When I first met Joe and Valerie, I quickly got to the classic Washington question: What do you do? Joe explained that he was a former ambassador to a number of African countries, who had worked in both the Bush I and Clinton administrations.

Valerie's answer was more than a little vague. She quickly said she was a consultant. As a fourth-generation Washingtonian, I have learned that when someone says, “I'm a consultant,” that is a cue to back off, as it usually means the person is unemployed or “between engagements.”

So, from 1998 to July 14, 2003, we were simply neighbors sharing cookouts. ...

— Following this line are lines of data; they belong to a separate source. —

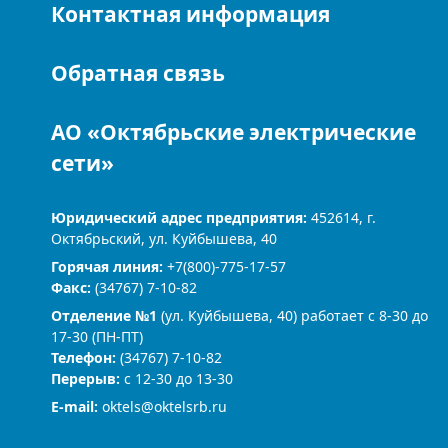
Контактная информация
Обратная связь
АО «Октябрьские электрические
сети»
Юридический адрес предприятия:
452614, г.
Октябрьский, ул. Куйбышева, 40
Горячая линия:
+7(800)-775-17-57
Факс:
(34767) 7-10-82
Отделение №1
(ул. Куйбышева, 40) работает с 8-30 до
17-30 (ПН-ПТ)
Телефон:
(34767) 7-10-82
Перерыв:
с 12-30 до 13-30
Е-mail:
oktels@oktelsrb.ru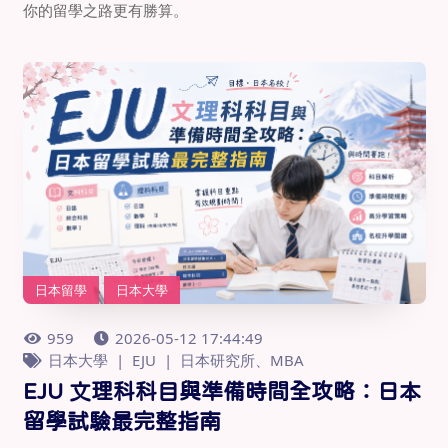
你的留學之路更有勝算。
日本留學
日本大學
959
2026-05-12 17:44:49
日本大學
EJU
日本研究所、MBA
EJU 文理科科目與準備時間全攻略：日本
留學試驗最完整指南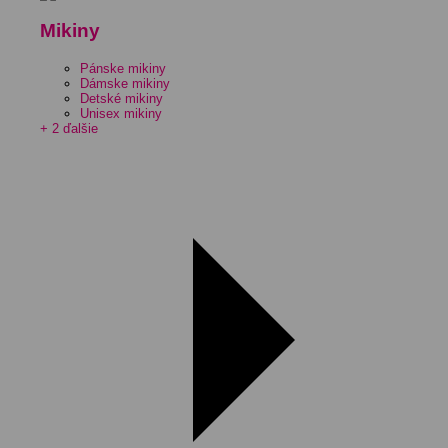
Mikiny
Pánske mikiny
Dámske mikiny
Detské mikiny
Unisex mikiny
+ 2 ďalšie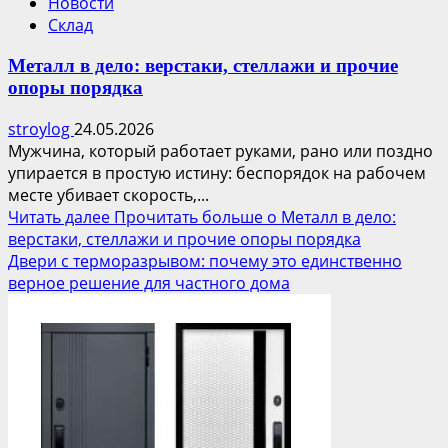
Новости
Склад
Металл в дело: верстаки, стеллажи и прочие
опоры порядка
stroylog
24.05.2026
Мужчина, который работает руками, рано или поздно
упирается в простую истину: беспорядок на рабочем
месте убивает скорость,...
Читать далее
Прочитать больше о Металл в дело:
верстаки, стеллажи и прочие опоры порядка
Двери с терморазрывом: почему это единственно
верное решение для частного дома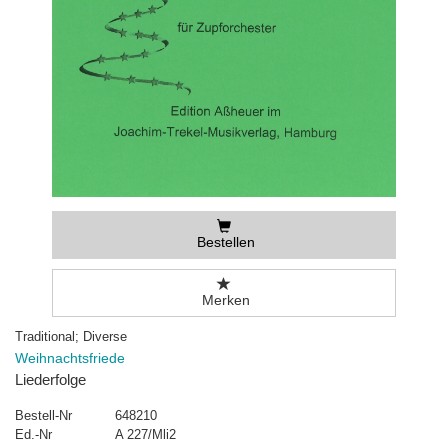
Bestellen
Merken
Traditional; Diverse
Weihnachtsfriede
Liederfolge
Bestell-Nr
648210
Ed.-Nr
A 227/Mli2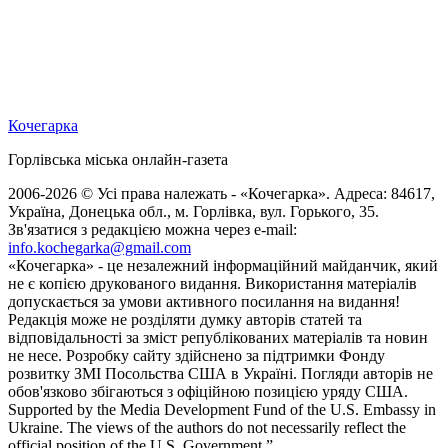
Кочегарка
Горлівська міська онлайн-газета
2006-2026 © Усі права належать - «Кочегарка». Адреса: 84617,
Україна, Донецька обл., м. Горлівка, вул. Горького, 35.
Зв'язатися з редакцією можна через e-mail:
info.kochegarka@gmail.com
«Кочегарка» - це незалежний інформаційний майданчик, який
не є копією друкованого видання. Використання матеріалів
допускається за умови активного посилання на видання!
Редакція може не розділяти думку авторів статей та
відповідальності за зміст републікованих матеріалів та новин
не несе. Розробку сайту здійснено за підтримки Фонду
розвитку ЗМІ Посольства США в Україні. Погляди авторів не
обов'язково збігаються з офіційною позицією уряду США.
Supported by the Media Development Fund of the U.S. Embassy in
Ukraine. The views of the authors do not necessarily reflect the
official position of the U.S. Government.”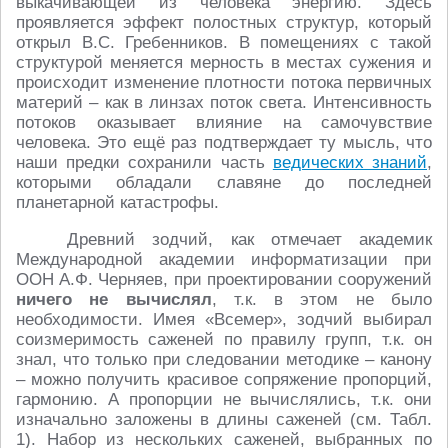
выкачивающей из человека энергию. Здесь
проявляется эффект полостных структур, который
открыл В.С. Гребенников. В помещениях с такой
структурой меняется мерность в местах сужения и
происходит изменение плотности потока первичных
материй – как в линзах поток света. Интенсивность
потоков оказывает влияние на самочувствие
человека. Это ещё раз подтверждает ту мысль, что
наши предки сохранили часть
ведических знаний
,
которыми обладали славяне до последней
планетарной катастрофы.
Древний зодчий, как отмечает академик
Международной академии информатизации при
ООН А.Ф. Черняев, при проектировании сооружений
ничего не вычислял
, т.к. в этом не было
необходимости. Имея «Всемер», зодчий выбирал
соизмеримость саженей по правилу групп, т.к. он
знал, что только при следовании методике – канону
– можно получить красивое сопряжение пропорций,
гармонию. А пропорции не вычислялись, т.к. они
изначально заложены в длины саженей (см. Табл.
1). Набор из нескольких саженей, выбранных по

That surprise was nothing compared with the shock I experienced 10 days later. On that sunny Monday morning, I was sitting outside at the table on my deck, having breakfast and reading The Washington Post. When I turned to the op-ed pages, I noticed a column by Novak entitled “Mission to Niger,” addressing Joe's op-ed the previous week. I was stunned to read that “Wilson never worked for the CIA, but his wife, Valerie Plame, is an Agency operative on weapons of mass destruction,” citing two administration officials as sources.

[...]

As I finished reading the column, Joe ventured out onto his deck and offered a neighborly hello. I held up the paper and yelled over, “I had no idea about Valerie!” Joe looked stricken and gestured to me to keep my voice down. I immediately realized the “outing” of Valerie as a covert CIA operative had had a devastating effect on the Wilson family.

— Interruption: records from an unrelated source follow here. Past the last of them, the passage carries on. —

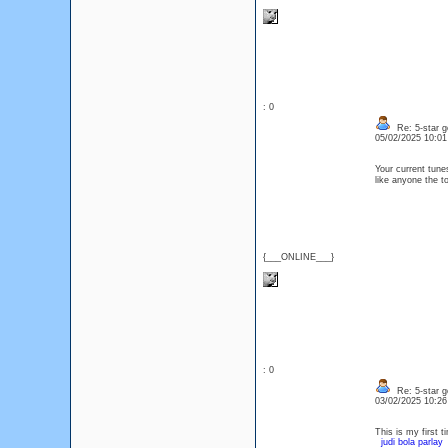
: 0
Re: 5-star g
05/02/2025 10:0
Your current tun
like anyone the 
{___ONLINE___}
: 0
Re: 5-star g
03/02/2025 10:2
This is my first t
judi bola parlay
T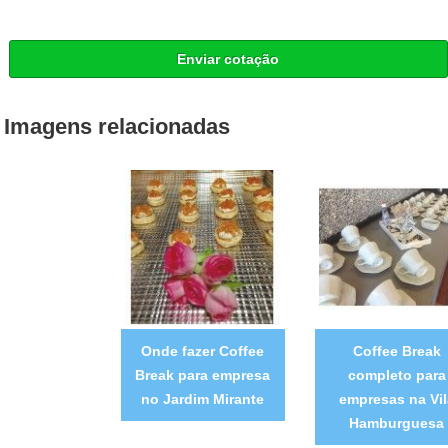
Enviar cotação
Imagens relacionadas
Onde fazer Coffee
Coffee Break
Break para empresa
completo para
no Jardim Mirante
empresas na Vil
Hamburguesa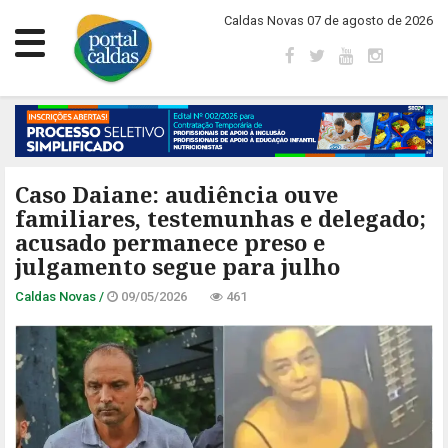
Caldas Novas 07 de agosto de 2026
Caso Daiane: audiência ouve
familiares, testemunhas e delegado;
acusado permanece preso e
julgamento segue para julho
Caldas Novas /
09/05/2026
461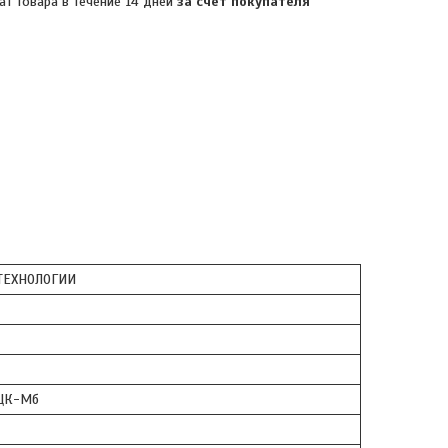
ат товара в течение 14 дней
за счет покупателя
ЕХНОЛОГИИ
ЦК-Мб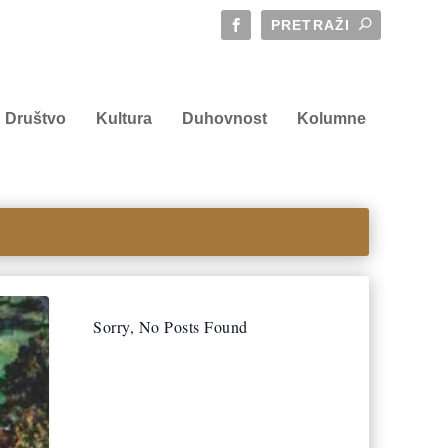
Društvo
Kultura
Duhovnost
Kolumne
Sorry, No Posts Found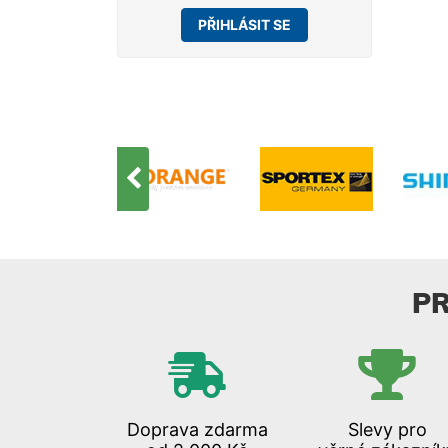
PŘIHLÁSIT SE
P
Doprava zdarma
Slevy pro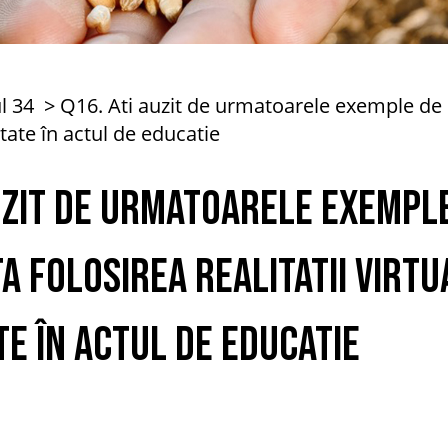
l 34
Q16. Ati auzit de urmatoarele exemple d
entate în actul de educatie
auzit de urmatoarele exempl
A Folosirea realitatii virtua
e în actul de educatie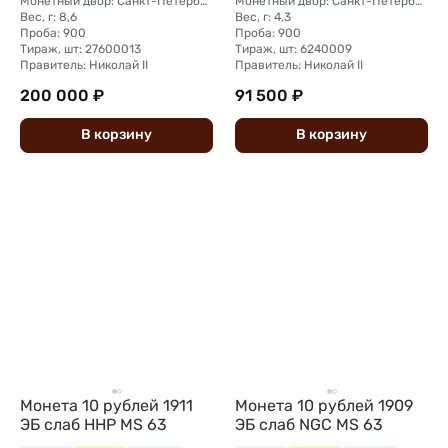
Монетный двор: Санкт-Петербургский монетный двор
Монетный двор: Санкт-Петербургский монетный двор
Вес, г: 8,6
Вес, г: 4,3
Проба: 900
Проба: 900
Тираж, шт: 27600013
Тираж, шт: 6240009
Правитель: Николай II
Правитель: Николай II
200 000 ₽
91 500 ₽
В
корзину
В
корзину
Монета 10 рублей 1911
Монета 10 рублей 1909
ЭБ слаб ННР MS 63
ЭБ слаб NGC MS 63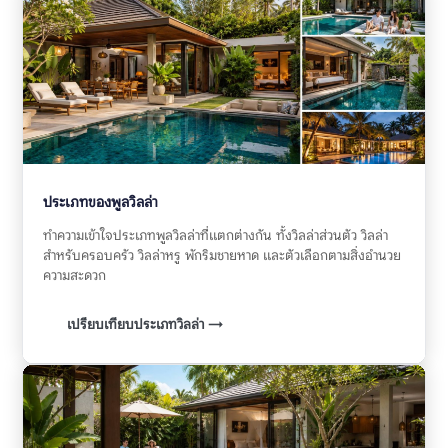
ประเภทของพูลวิลล่า
ทำความเข้าใจประเภทพูลวิลล่าที่แตกต่างกัน ทั้งวิลล่าส่วนตัว วิลล่า
สำหรับครอบครัว วิลล่าหรู พักริมชายหาด และตัวเลือกตามสิ่งอำนวย
ความสะดวก
เปรียบเทียบประเภทวิลล่า →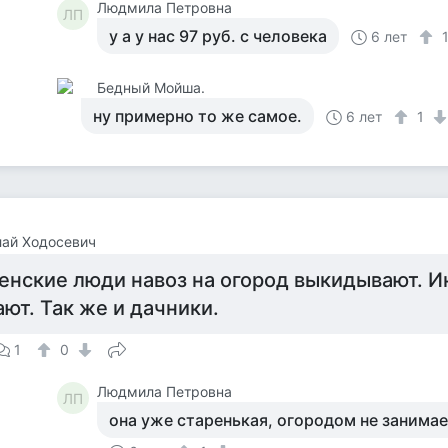
Людмила Петровна
ЛП
у а у нас 97 руб. с человека
6 лет
Бедный Мойша.
ну примерно то же самое.
6 лет
1
ай Ходосевич
енские люди навоз на огород выкидывают. Ин
ют. Так же и дачники.
1
0
Людмила Петровна
ЛП
она уже старенькая, огородом не занима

The July 26 Washington Times editorial also argued that the Bush administration could not be blamed for blowing Plame's cover because her identity as an undercover CIA agent was compromised twice before it appeared in Novak's column, including once in the mid-1990s by a Moscow spy. But in making this argument, the Times omitted several key facts. First, regardless of whether, as the Times contends, a Russian spy had previously compromised Plame's identity, the CIA was sufficiently concerned about the leak to Novak that it referred the matter to the Justice Department for investigation. Second, the State Department clearly still sought to protect Plame's identity in the weeks before Novak's column was published. As The Washington Post reported in a July 20 article, a State Department memo written June 10, 2003, contained a paragraph about Plame that was marked “S” for “secret.” And finally The Washington Post reported on October 8, 2003, that Plame remained undercover “in recent years” as an “energy consultant,” while actually serving as a weapons proliferation analyst for the CIA. According to the Post, “Friends and neighbors knew Valerie Wilson as a consultant who traveled frequently overseas.”

*Nexis search was for (Plame and neighbor!).